• [BRIEF] Copy the text lines of every entry below word for word, leaving out the pictures.

• [INFORMATION SUPPLIED]
>> Start
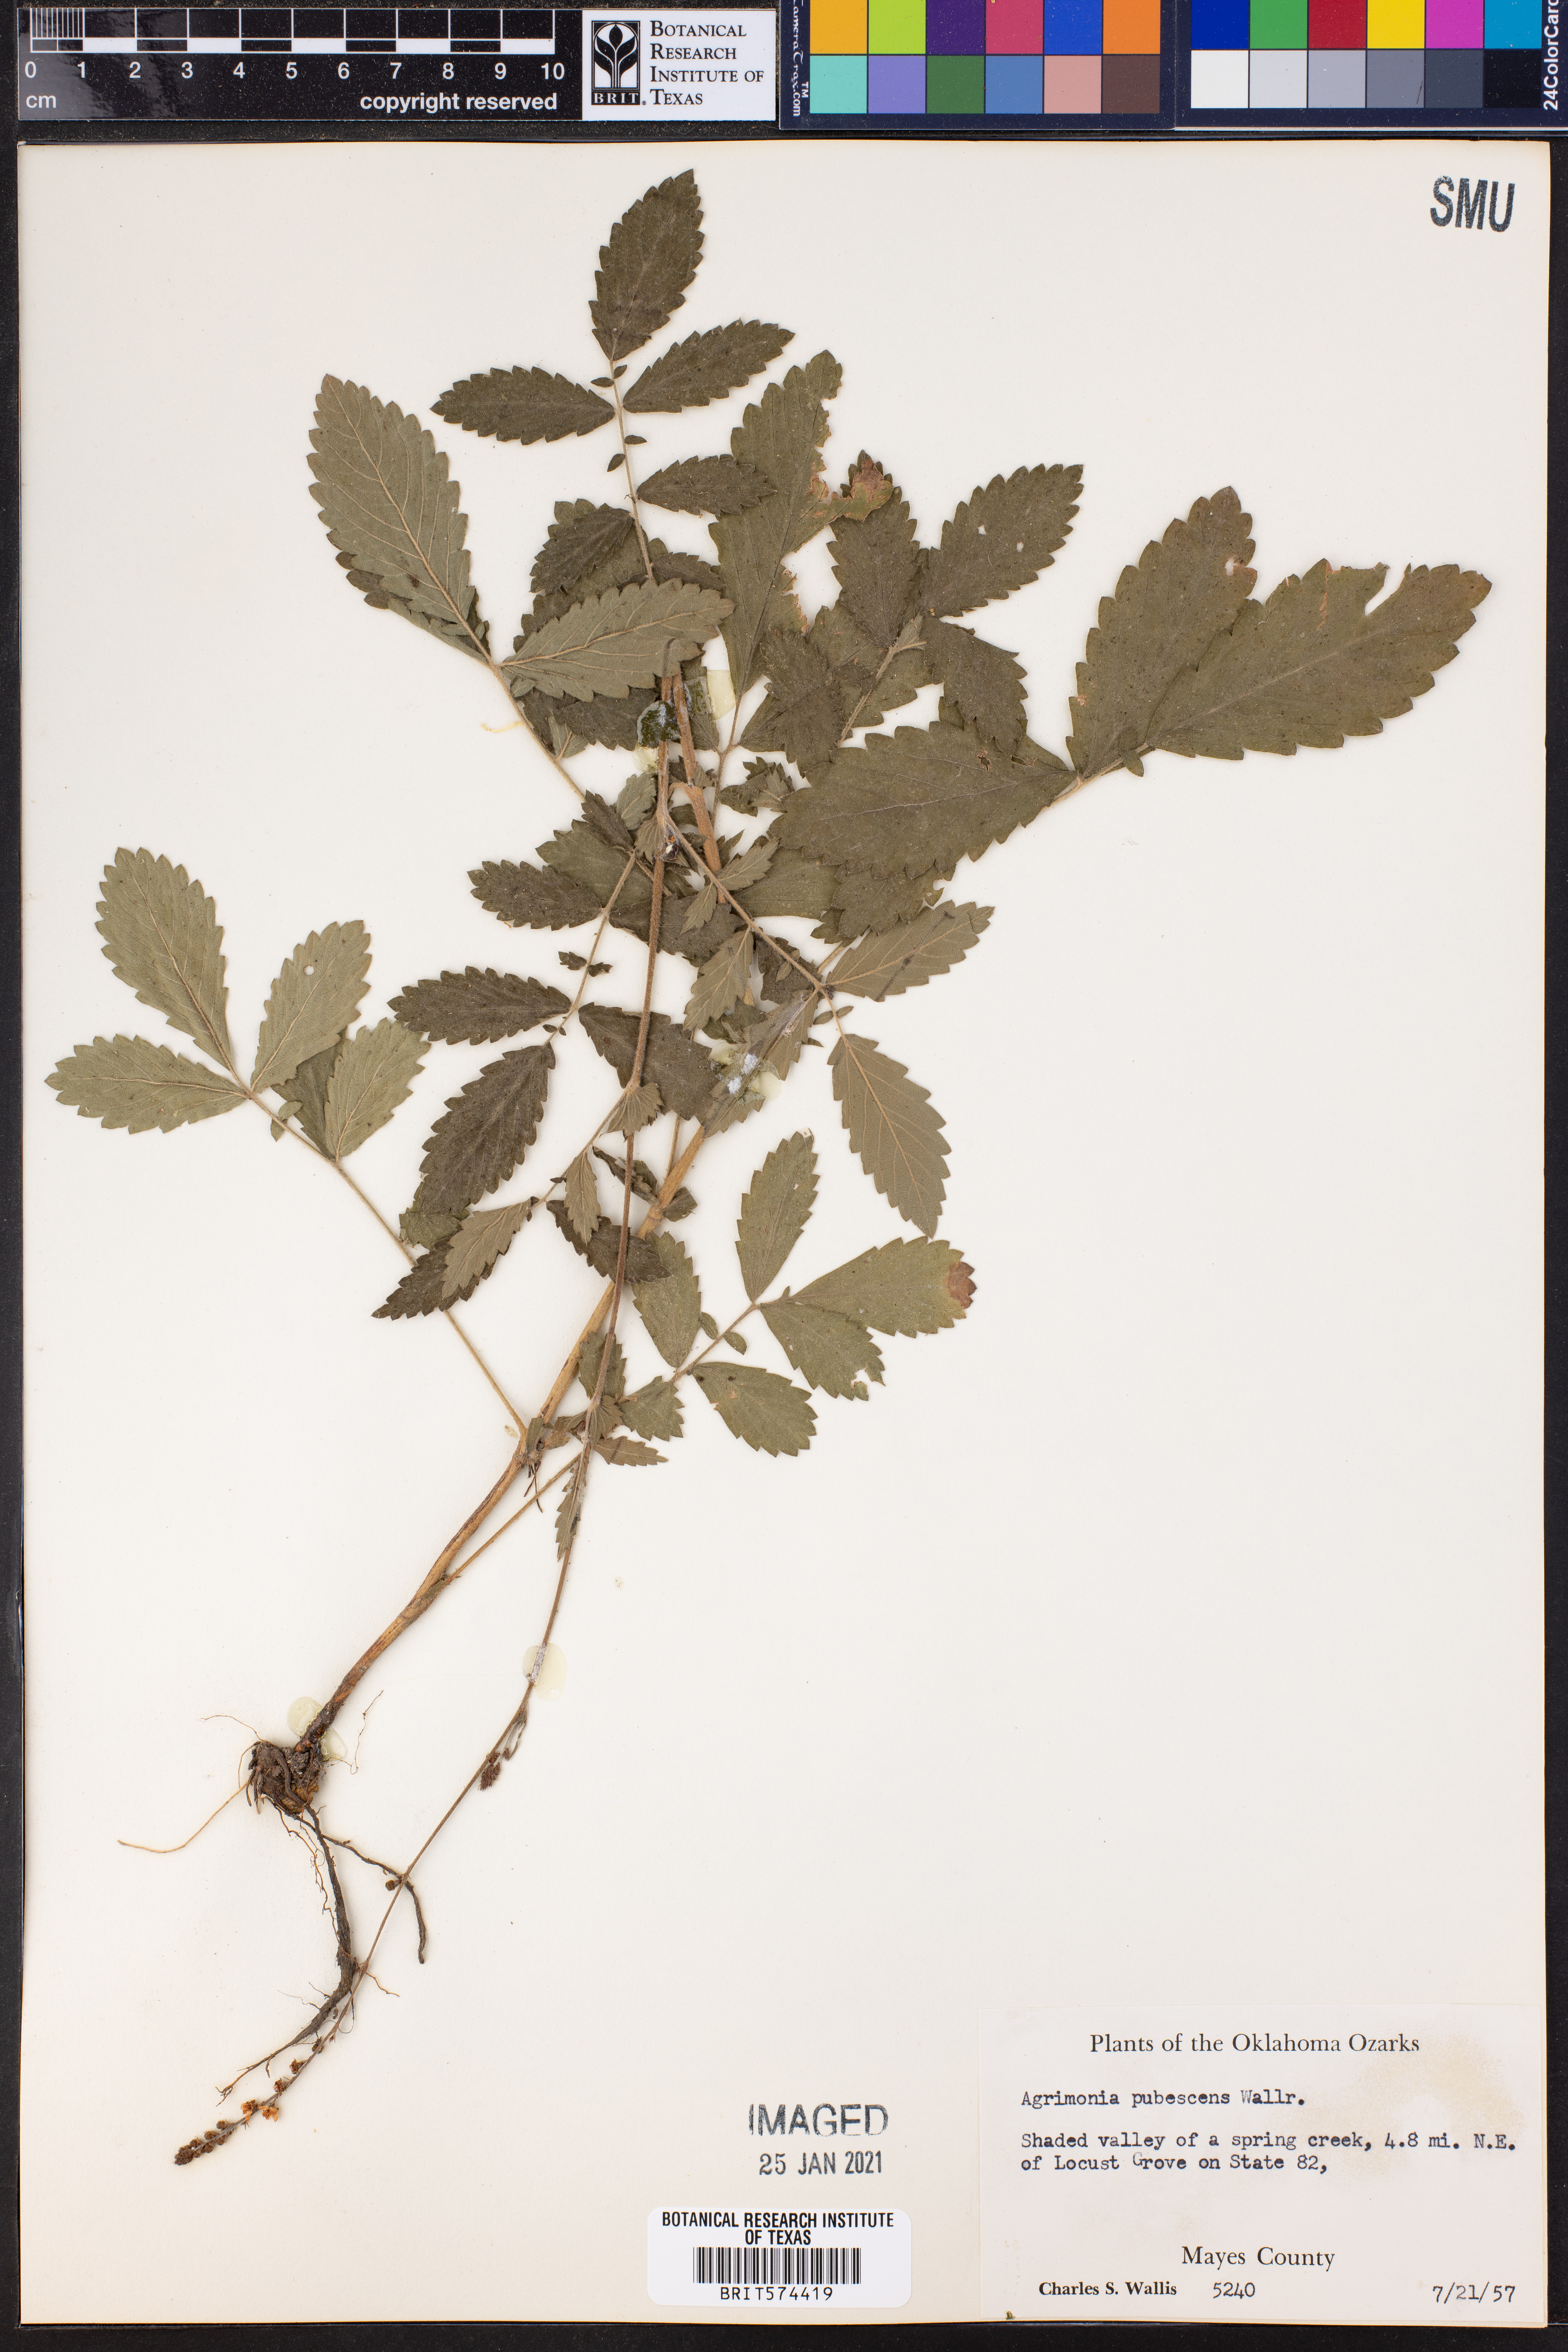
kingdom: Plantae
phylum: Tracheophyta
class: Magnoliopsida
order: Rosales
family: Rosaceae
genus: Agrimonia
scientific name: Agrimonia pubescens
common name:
>> End
• [EXERCISE OUTPUT]
kingdom: Plantae
phylum: Tracheophyta
class: Magnoliopsida
order: Rosales
family: Rosaceae
genus: Agrimonia
scientific name: Agrimonia pubescens
common name:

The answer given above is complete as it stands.